As demonstrated here in Figure 1 , FRCs colocalize closely with the nidus of fibrogenesis that appears in the KLN following UUO. Therefore, we investigated whether FRCs are the major source of fibrosis in the UUO KLN, through the use of CCL19-Cre x Rosa26-diphtheria toxin receptor (CCL19-Cre x iDTR) mice, a transgenic mouse strain of C57BL/6 background in which FRCs can be depleted significantly following administration of diphtheria toxin (DT) (3, 9). We demonstrated in previous studies of renal IRI and CGN in mouse models that depletion of FRCs was associated with lower kidney damage (3, 4).
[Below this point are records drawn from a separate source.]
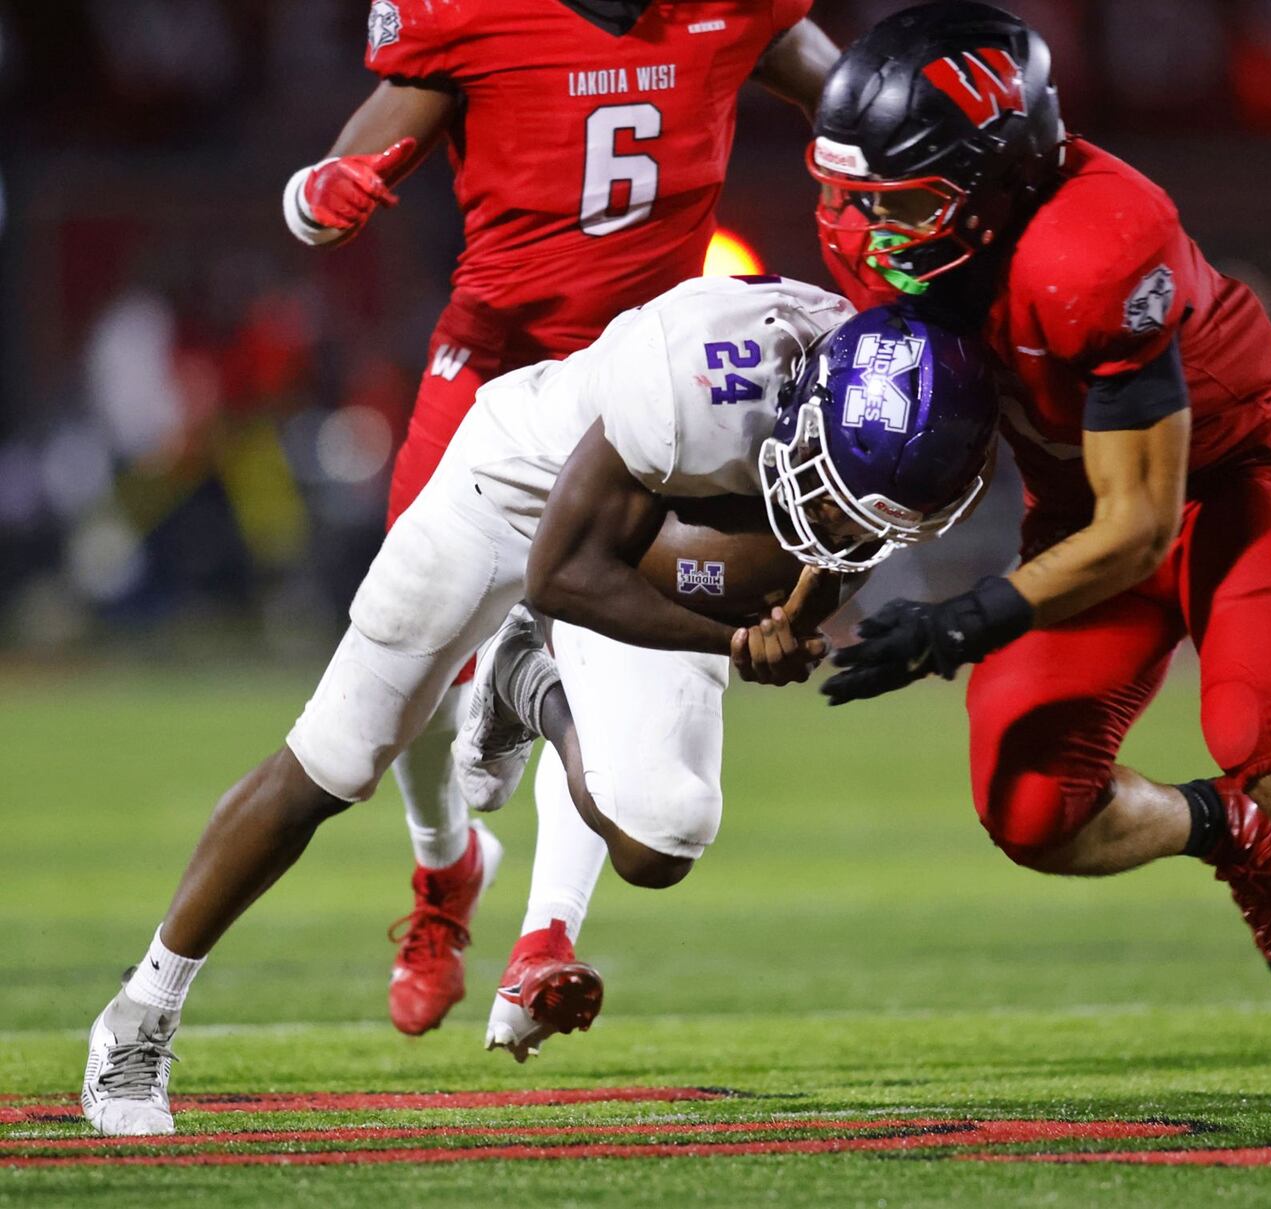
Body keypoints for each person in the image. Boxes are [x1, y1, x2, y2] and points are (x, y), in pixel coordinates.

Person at [806, 2, 1271, 1142]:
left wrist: (969, 617)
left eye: (903, 200)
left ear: (1005, 169)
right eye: (852, 195)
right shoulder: (909, 236)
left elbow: (1138, 527)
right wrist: (802, 601)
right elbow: (903, 455)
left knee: (1269, 741)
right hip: (1079, 509)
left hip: (1220, 489)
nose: (862, 228)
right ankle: (1225, 832)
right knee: (1031, 812)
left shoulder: (1100, 243)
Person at [80, 276, 1001, 1135]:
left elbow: (847, 533)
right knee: (333, 762)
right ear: (804, 409)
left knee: (662, 837)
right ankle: (137, 1017)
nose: (844, 519)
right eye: (834, 489)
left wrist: (789, 624)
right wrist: (733, 640)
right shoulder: (696, 377)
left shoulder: (892, 426)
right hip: (517, 491)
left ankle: (529, 688)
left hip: (669, 534)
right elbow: (563, 573)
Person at [283, 0, 839, 1037]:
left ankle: (546, 937)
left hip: (652, 390)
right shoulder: (480, 14)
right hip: (497, 364)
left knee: (606, 632)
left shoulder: (729, 11)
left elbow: (851, 104)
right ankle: (445, 875)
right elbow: (339, 172)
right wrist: (322, 195)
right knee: (416, 651)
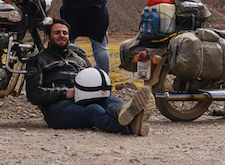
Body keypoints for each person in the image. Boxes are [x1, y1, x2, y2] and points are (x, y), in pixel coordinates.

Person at [26, 19, 154, 136]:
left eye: (65, 33)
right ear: (48, 38)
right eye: (57, 33)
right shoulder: (38, 59)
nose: (62, 36)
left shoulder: (77, 59)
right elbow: (33, 94)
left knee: (111, 101)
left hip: (82, 100)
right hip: (56, 110)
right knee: (94, 110)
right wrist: (65, 93)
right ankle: (130, 127)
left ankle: (125, 113)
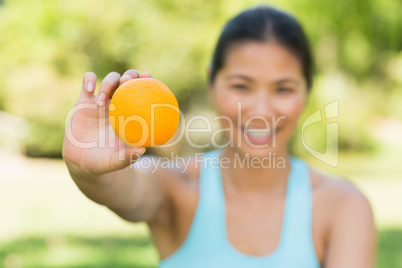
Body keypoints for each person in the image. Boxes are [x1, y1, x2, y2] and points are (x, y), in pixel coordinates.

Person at [63, 5, 376, 268]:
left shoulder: (343, 206)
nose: (261, 110)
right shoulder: (176, 185)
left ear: (306, 92)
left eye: (283, 88)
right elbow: (126, 189)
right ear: (212, 84)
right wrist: (85, 170)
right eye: (241, 86)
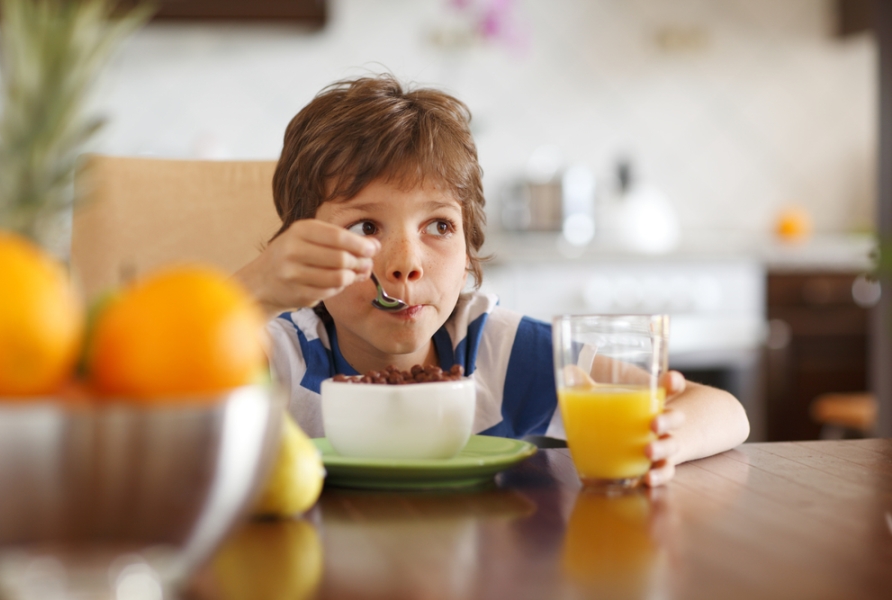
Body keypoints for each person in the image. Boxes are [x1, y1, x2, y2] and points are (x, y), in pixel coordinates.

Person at [234, 74, 750, 486]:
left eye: (439, 226)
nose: (406, 263)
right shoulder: (282, 356)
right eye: (366, 227)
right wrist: (254, 290)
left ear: (469, 248)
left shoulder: (498, 350)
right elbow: (156, 385)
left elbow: (724, 411)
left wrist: (668, 440)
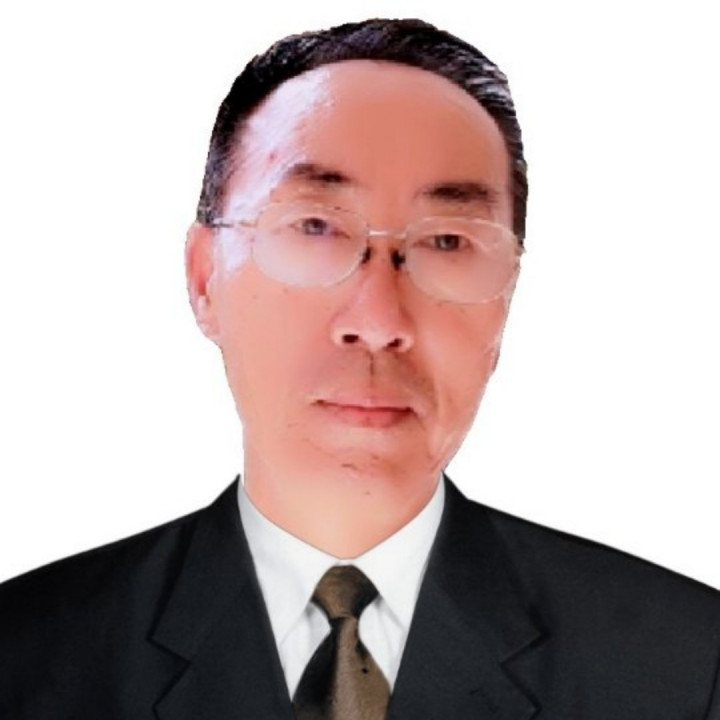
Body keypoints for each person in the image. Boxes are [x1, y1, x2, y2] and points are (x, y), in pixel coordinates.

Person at [1, 17, 719, 720]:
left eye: (447, 241)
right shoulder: (26, 658)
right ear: (203, 279)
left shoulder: (686, 666)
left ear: (507, 295)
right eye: (315, 227)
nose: (378, 321)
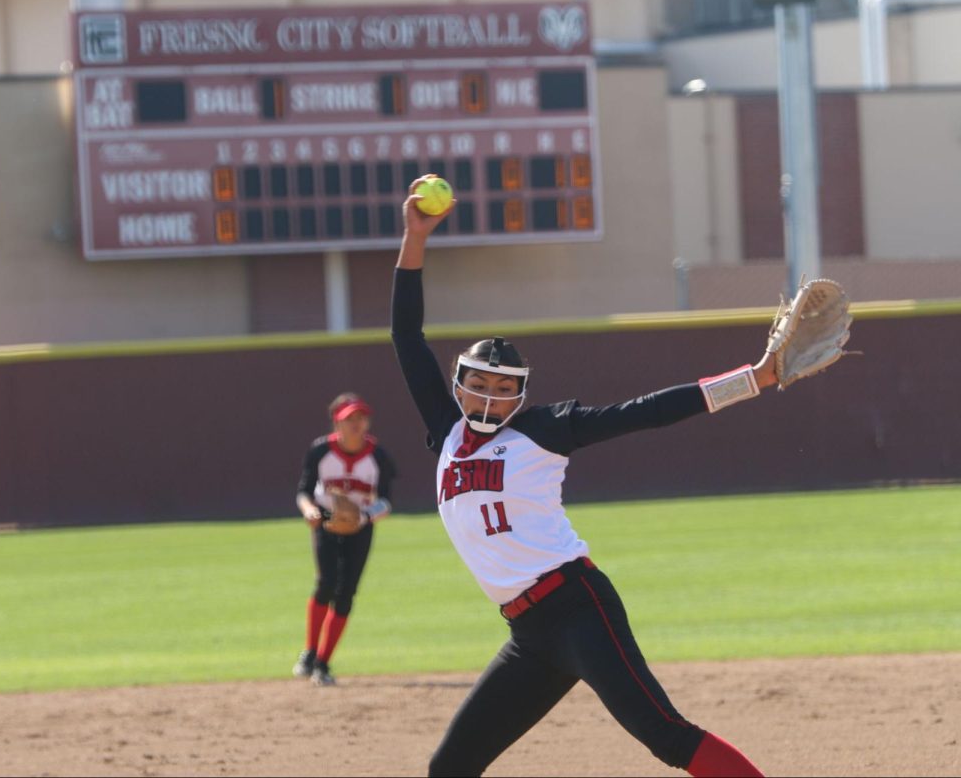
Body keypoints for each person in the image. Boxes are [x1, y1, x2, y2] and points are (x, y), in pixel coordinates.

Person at [392, 176, 780, 776]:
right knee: (450, 768)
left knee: (665, 735)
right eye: (481, 382)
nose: (491, 396)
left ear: (520, 395)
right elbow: (405, 335)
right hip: (527, 632)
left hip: (577, 608)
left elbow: (643, 413)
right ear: (458, 381)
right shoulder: (444, 433)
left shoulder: (543, 430)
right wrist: (414, 238)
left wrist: (750, 380)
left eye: (504, 387)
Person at [292, 393, 396, 687]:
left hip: (361, 527)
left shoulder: (378, 456)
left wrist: (362, 518)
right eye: (350, 418)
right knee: (325, 584)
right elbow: (303, 491)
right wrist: (309, 510)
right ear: (337, 422)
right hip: (325, 523)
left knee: (346, 592)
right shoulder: (320, 451)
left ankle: (323, 663)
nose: (357, 424)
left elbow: (386, 501)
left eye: (361, 418)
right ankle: (310, 652)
Here, we sought to determine whether depletion of FRCs would exert similar amelioration of kidney injury following UUO. In this model, we injected C57BL/6 mice with 100 ng of DT daily on 5 days following UUO and euthanized the mice at Day 14. Semiquantitative analysis of immunofluorescence staining of the KLNs revealed significantly lower density of collagen I ( Figure 5A ) and fibronectin fibers ( Figure 5B ) following depletion of FRCs in comparison to the CCL19-Cre x iDTR mice that did not receive DT. Interestingly, this reduction in fibrosis in the KLN was accompanied by a similar significant decrease in fibrosis in the kidneys of the mice that underwent FRC depletion, as reflected by immunofluorescence staining of collagen I and fibronectin ( Figures 5C, D ). CCL19⁺ cells were non-existent in the control (contralateral) kidney, and they were present in sparse amounts in the UUO kidney. However, these few CCL19⁺ cells did not co-stain with PDPN ( Supplementary Figure 3 ). These observations reflect our earlier findings in models of renal IRI and CGN (3, 4), and they reinforce the concept that the FRCs in the KLN function as prominent arbiters of the direction of the immune response and fibrogenesis observed in the kidney following renal injury.